Going through the entries below, work out how many lines have the string "green" in them. Give the number and nothing more.

- **Provided material**
··········
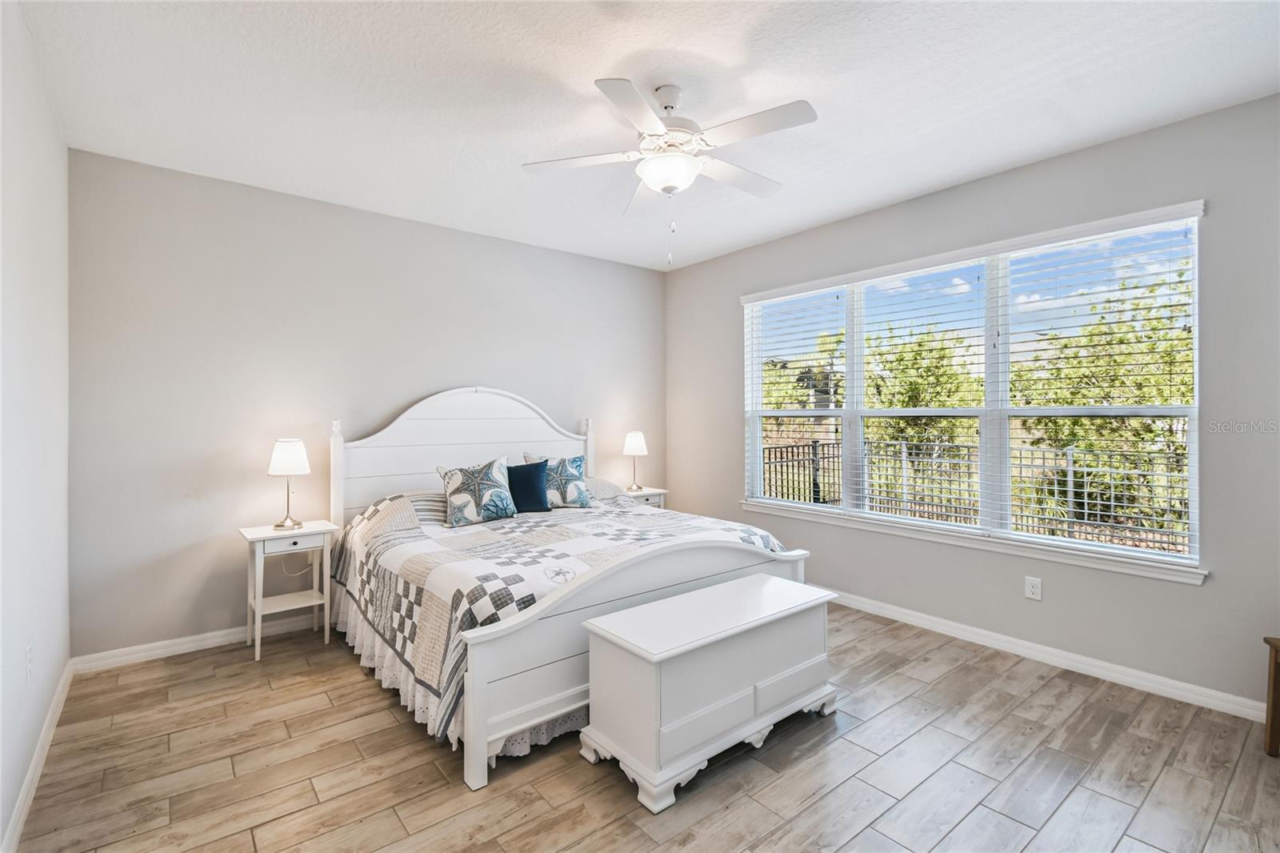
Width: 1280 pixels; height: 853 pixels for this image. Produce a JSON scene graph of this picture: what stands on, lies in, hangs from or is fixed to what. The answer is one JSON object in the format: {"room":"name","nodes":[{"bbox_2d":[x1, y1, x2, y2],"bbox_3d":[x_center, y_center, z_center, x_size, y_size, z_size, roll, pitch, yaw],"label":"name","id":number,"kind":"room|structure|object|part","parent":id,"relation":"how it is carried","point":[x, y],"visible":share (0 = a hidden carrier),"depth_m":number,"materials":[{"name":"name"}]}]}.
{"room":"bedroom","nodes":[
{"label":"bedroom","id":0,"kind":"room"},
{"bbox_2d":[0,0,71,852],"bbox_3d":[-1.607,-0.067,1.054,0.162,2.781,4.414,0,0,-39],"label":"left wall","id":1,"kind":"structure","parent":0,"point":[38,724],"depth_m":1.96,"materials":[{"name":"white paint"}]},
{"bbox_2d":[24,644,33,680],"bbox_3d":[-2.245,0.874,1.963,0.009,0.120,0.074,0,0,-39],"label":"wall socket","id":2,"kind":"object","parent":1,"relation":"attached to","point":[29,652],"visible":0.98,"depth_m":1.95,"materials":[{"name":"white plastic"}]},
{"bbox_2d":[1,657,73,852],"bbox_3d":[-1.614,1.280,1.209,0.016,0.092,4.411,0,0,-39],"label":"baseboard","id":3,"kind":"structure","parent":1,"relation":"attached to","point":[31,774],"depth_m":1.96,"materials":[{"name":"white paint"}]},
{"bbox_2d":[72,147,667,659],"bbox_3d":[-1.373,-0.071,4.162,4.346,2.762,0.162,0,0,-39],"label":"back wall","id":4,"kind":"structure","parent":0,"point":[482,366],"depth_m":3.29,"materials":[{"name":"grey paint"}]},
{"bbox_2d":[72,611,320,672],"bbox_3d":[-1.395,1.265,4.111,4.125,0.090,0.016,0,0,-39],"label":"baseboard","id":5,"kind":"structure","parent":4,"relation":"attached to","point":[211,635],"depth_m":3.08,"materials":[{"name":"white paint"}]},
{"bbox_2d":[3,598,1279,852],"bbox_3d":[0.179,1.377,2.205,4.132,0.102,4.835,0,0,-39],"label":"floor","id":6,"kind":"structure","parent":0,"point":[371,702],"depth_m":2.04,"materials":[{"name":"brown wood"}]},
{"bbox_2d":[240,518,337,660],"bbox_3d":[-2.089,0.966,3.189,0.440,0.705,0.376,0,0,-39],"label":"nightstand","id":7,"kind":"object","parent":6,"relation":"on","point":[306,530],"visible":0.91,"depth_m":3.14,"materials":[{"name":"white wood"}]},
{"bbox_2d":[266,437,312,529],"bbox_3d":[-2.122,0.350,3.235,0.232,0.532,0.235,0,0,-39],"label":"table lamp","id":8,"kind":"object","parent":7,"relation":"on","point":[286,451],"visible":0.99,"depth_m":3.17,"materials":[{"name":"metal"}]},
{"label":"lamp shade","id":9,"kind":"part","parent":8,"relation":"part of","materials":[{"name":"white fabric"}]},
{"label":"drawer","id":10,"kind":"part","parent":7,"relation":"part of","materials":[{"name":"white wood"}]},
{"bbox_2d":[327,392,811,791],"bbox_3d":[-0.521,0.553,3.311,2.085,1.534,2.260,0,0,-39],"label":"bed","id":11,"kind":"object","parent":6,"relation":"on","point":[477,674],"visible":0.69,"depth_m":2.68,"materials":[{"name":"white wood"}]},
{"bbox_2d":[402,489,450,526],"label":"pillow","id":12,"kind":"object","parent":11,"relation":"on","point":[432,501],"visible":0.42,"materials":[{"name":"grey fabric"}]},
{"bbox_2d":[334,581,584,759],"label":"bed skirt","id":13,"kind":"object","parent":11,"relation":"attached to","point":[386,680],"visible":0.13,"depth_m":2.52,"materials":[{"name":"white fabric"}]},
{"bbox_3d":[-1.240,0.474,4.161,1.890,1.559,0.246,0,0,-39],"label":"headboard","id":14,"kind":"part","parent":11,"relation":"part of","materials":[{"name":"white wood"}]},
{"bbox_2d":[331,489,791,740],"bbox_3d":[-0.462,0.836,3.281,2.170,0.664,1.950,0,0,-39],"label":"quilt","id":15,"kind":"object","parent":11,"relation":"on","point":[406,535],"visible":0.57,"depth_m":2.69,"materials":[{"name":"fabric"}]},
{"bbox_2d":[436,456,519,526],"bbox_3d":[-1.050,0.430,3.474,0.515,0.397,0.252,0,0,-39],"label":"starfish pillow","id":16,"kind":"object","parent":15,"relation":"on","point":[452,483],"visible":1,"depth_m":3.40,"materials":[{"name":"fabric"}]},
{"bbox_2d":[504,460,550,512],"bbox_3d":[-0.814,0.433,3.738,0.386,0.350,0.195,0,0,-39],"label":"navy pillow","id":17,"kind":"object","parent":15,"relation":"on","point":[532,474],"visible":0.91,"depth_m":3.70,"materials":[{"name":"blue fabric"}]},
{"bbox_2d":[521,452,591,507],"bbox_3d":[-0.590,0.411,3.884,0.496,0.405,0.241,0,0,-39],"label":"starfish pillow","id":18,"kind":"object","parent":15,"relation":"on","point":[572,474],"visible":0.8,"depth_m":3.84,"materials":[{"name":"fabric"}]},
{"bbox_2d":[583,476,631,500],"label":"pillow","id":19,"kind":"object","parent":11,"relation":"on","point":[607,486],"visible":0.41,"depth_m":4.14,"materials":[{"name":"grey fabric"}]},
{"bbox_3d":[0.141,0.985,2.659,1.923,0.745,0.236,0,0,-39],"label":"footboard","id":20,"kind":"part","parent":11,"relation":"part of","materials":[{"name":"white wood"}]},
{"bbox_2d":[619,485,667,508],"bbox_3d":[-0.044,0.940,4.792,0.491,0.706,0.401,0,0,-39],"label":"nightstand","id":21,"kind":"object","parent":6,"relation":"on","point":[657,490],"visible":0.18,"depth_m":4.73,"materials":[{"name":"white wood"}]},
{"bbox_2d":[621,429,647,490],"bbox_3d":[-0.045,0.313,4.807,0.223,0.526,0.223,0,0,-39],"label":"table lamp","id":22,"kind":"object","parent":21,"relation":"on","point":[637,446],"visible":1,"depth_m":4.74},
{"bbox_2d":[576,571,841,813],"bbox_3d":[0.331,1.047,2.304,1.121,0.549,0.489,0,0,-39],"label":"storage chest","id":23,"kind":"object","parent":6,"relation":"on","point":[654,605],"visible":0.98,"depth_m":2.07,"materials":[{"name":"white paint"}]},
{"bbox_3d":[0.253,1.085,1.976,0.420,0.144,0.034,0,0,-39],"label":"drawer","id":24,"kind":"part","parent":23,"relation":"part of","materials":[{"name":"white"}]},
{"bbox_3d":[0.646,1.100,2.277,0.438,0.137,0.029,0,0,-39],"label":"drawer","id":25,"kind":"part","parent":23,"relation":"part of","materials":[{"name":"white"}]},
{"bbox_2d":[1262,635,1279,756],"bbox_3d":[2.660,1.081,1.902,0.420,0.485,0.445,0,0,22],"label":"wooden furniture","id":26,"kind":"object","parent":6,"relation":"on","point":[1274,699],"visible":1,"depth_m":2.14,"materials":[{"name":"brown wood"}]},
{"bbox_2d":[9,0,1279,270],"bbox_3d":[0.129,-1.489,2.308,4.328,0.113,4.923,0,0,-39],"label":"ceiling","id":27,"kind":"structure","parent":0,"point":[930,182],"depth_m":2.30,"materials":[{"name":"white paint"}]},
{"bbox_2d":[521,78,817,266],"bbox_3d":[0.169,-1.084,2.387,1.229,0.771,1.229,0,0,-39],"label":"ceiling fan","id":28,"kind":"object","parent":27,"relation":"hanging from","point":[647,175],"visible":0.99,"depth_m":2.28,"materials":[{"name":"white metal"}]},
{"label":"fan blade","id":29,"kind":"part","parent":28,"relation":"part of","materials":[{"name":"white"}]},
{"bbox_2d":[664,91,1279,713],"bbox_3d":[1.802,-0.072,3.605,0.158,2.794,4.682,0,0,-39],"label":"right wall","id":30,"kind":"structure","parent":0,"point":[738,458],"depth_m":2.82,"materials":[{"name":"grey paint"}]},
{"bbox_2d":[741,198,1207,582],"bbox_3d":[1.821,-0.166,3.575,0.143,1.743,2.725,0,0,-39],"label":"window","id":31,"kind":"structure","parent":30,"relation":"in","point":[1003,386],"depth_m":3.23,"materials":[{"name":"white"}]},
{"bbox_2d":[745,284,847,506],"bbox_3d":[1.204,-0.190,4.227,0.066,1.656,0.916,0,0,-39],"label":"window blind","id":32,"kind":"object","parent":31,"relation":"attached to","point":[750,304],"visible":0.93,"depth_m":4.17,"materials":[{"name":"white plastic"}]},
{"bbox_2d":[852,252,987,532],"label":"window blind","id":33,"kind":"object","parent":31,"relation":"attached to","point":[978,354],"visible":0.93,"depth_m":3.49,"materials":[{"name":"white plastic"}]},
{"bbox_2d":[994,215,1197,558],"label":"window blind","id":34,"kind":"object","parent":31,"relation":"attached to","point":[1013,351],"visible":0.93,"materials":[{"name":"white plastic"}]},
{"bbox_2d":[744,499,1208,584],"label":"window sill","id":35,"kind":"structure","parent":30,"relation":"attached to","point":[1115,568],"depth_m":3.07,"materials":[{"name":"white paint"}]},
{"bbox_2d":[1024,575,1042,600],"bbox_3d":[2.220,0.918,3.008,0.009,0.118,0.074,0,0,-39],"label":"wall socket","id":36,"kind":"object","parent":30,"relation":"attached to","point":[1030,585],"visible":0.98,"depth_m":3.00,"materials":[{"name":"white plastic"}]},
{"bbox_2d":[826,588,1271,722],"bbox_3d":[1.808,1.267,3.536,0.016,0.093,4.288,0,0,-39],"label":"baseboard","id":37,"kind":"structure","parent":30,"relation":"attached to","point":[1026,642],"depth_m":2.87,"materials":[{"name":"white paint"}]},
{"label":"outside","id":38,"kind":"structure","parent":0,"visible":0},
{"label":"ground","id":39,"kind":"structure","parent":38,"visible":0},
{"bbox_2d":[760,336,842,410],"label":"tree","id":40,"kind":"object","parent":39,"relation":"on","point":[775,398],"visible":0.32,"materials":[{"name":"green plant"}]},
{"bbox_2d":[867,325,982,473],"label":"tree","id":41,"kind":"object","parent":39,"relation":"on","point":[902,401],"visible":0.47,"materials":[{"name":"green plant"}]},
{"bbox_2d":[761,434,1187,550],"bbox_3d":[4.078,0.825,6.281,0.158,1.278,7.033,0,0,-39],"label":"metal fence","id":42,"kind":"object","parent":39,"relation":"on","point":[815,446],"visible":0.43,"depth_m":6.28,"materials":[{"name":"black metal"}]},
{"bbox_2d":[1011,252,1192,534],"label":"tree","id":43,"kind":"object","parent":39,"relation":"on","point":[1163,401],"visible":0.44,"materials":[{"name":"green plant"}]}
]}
··········
- **Written reply**
3